Chers sénégalais, ne nous mentons pas : les entorses aux règles, l’impunité et les passe-droits font partie de notre ADN social. La fraude est permanente dans notre société (pour obtenir le permis de conduire, pour gagner un marché public, pour obtenir un papier administratif). La fraude à l’examen du Bac, qui existe depuis des décennies, n’est qu’un artefact de plus de ce mal qui nous ronge tous : l’absence de conscience républicaine. Nous sénégalais n’avons plus d’idéal commun, la société est fracturée en une multitude d’univers particuliers et peu, parmi nous, ont encore envie de respecter les règles en considérant qu’elles sont les mêmes pour tout le monde. Seules importent pour beaucoup d’entre nous la réussite matérielle, l’image et la gloire personnelles ou encore nos obédiences religieuses particulières (tarikha notamment). C’est parce que la République qui veut que nous soyons tous égaux en dignité et en droits n’existe plus dans nos esprits, qu’un professeur ou un responsable administratif ne s’interdit plus de vendre une épreuve officielle au plus offrant. C’est parce que les puissants et leurs enfants se sentent intouchables que beaucoup n’estiment même plus nécessaire de faire les efforts qu’il faut : le jour-J, leur argent leur permettra, à l’examen Bac ou dans un commissariat, de s’en sortir. Les autres eux, se débrouilleront sans, ou feront comme eux.
Le mal de notre société est profond. Les réseaux sociaux et les nombreux médias ne font que nous révéler sous un éclat aveuglant cette face hideuse de nous-mêmes. Des dirigeants s’accaparant illicitement des terres du domaine public ou distribuant de l’argent public à leurs militants, aux hommes d’affaires qui sollicitent leur marabout pour que ce dernier effectue des interventions au plus haut niveau de l’administration douanière ou judiciaire, en passant par chacun d’entre nous au quotidien, presque tout le monde foule au pied cet idéal noble qui voudrait que nous soyons tous égaux devant la loi, devant la justice, devant la copie de l’examen.

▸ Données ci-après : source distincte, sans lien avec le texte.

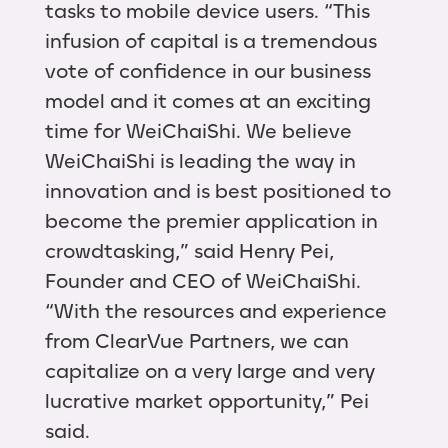
tasks to mobile device users. “This
infusion of capital is a tremendous
vote of confidence in our business
model and it comes at an exciting
time for WeiChaiShi. We believe
WeiChaiShi is leading the way in
innovation and is best positioned to
become the premier application in
crowdtasking,” said Henry Pei,
Founder and CEO of WeiChaiShi.
“With the resources and experience
from ClearVue Partners, we can
capitalize on a very large and very
lucrative market opportunity,” Pei
said.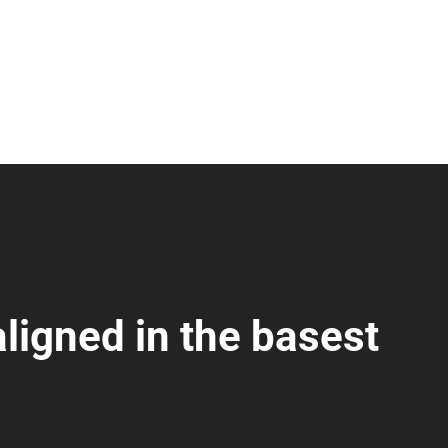
ligned in the basest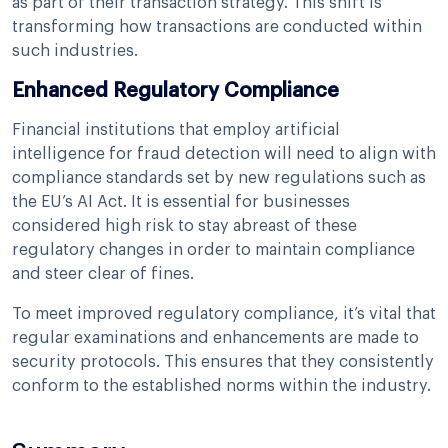
as part of their transaction strategy. This shift is
transforming how transactions are conducted within
such industries.
Enhanced Regulatory Compliance
Financial institutions that employ artificial
intelligence for fraud detection will need to align with
compliance standards set by new regulations such as
the EU’s AI Act. It is essential for businesses
considered high risk to stay abreast of these
regulatory changes in order to maintain compliance
and steer clear of fines.
To meet improved regulatory compliance, it’s vital that
regular examinations and enhancements are made to
security protocols. This ensures that they consistently
conform to the established norms within the industry.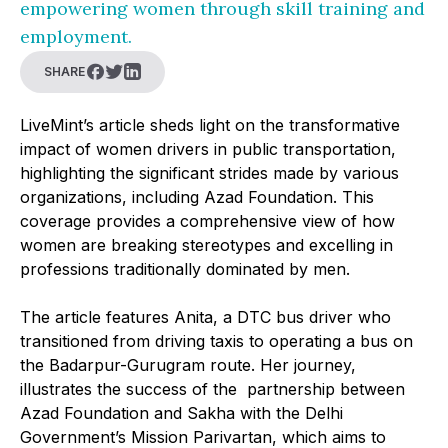
empowering women through skill training and
employment.
SHARE
LiveMint’s article sheds light on the transformative
impact of women drivers in public transportation,
highlighting the significant strides made by various
organizations, including Azad Foundation. This
coverage provides a comprehensive view of how
women are breaking stereotypes and excelling in
professions traditionally dominated by men.
The article features Anita, a DTC bus driver who
transitioned from driving taxis to operating a bus on
the Badarpur-Gurugram route. Her journey,
illustrates the success of the partnership between
Azad Foundation and Sakha with the Delhi
Government’s Mission Parivartan, which aims to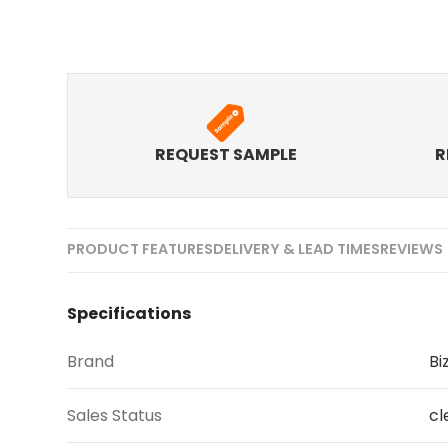
REQUEST SAMPLE
R
PRODUCT FEATURES
DELIVERY & LEAD TIMES
REVIEWS 
Specifications
Brand
Bi
Sales Status
cl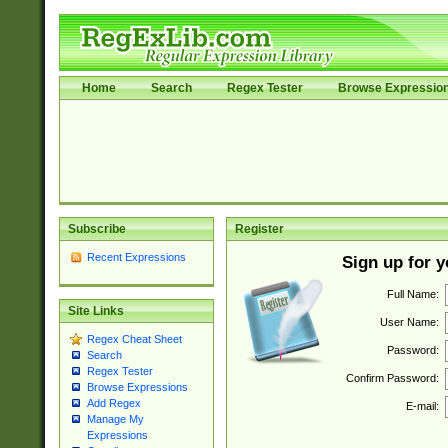
Home
Search
Regex Tester
Browse Expressio
Subscribe
Register
Recent Expressions
Sign up for 
Full Name:
Site Links
User Name:
Regex Cheat Sheet
Password:
Search
Regex Tester
Confirm Password:
Browse Expressions
Add Regex
E-mail:
Manage My
Expressions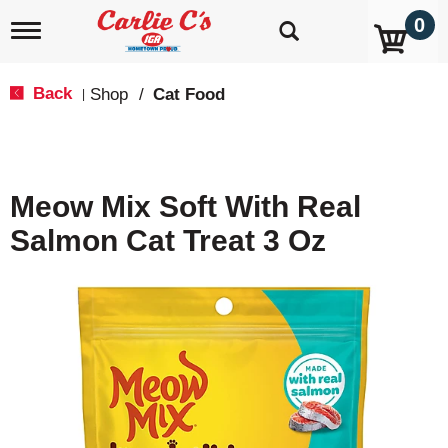
0
T
o
g
g
Back
Shop
/
Cat Food
|
l
e
n
a
v
Meow Mix Soft With Real
i
g
Salmon Cat Treat 3 Oz
a
t
i
o
n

L’analyse particulière des dysfonctionnements ayant mené à ces fuites des épreuves du Bac est certes à faire, des responsabilités sont à situer, des sanctions à prendre et des mesures à adopter. Mais ce ne sont pas les indignations répétitives qui changeront ce pays et qui minimiseront les risques de fraude. Chacun doit, dans l’îlot de solitude que constitue sa conscience, faire un examen objectif de la situation déplorable dans laquelle se trouve notre société.
Posons nous ces questions : Pourquoi alors que nous parlons tout le temps de vertu, ne sommes nous pas vertueux ? Pourquoi notre classe politique devient kleptocratique dès qu’elle arrive au pouvoir ? Pourquoi le peuple, donc nous, est amorphe malgré les scandales, indiscipliné et laxiste ? Ces interrogations méritent réponse(s). A l’issue de cet examen de conscience, chacun doit s’imposer le respect des règles collectives et résister à cette vague d’autodestruction qui traverse notre société. Personne n’est parfait, mais essayons, chacun et chacune d’être ces personnes vertueuses que nous réclamons tant chez les autres. Ensuite, et c’est la conviction que je répète depuis des années, l’engagement est nécessaire. L’individualisme ne mène à rien et n’irradie pas positivement les autres. C’est par l’altruisme et surtout l’exemplarité (en politique, dans les associations etc) que nous donnerons une chance aux jeunes qui constituent la majorité de cette société de pouvoir changer d’état d’esprit, de devenir des adultes soucieux du bien commun, ayant une éthique personnelle forte et qui ne seront pas (ou peu) tentés par l’achat ou la vente d’épreuves. Il nous faut une infinité de sursauts individuels, un engagement collectif fort et une exemplarité sans faille par rapport au bien commun de ceux qui dirigent. Ceci afin que nous puissions bâtir une république avec des citoyens qui se sentiront égaux devant la loi et les épreuves, s’interdisant ainsi le plus possible la fraude et l’entorse aux règles collectives. C’est bien cela le véritable défi que le Sénégal et les sénégalais doivent relever : bâtir une vraie République.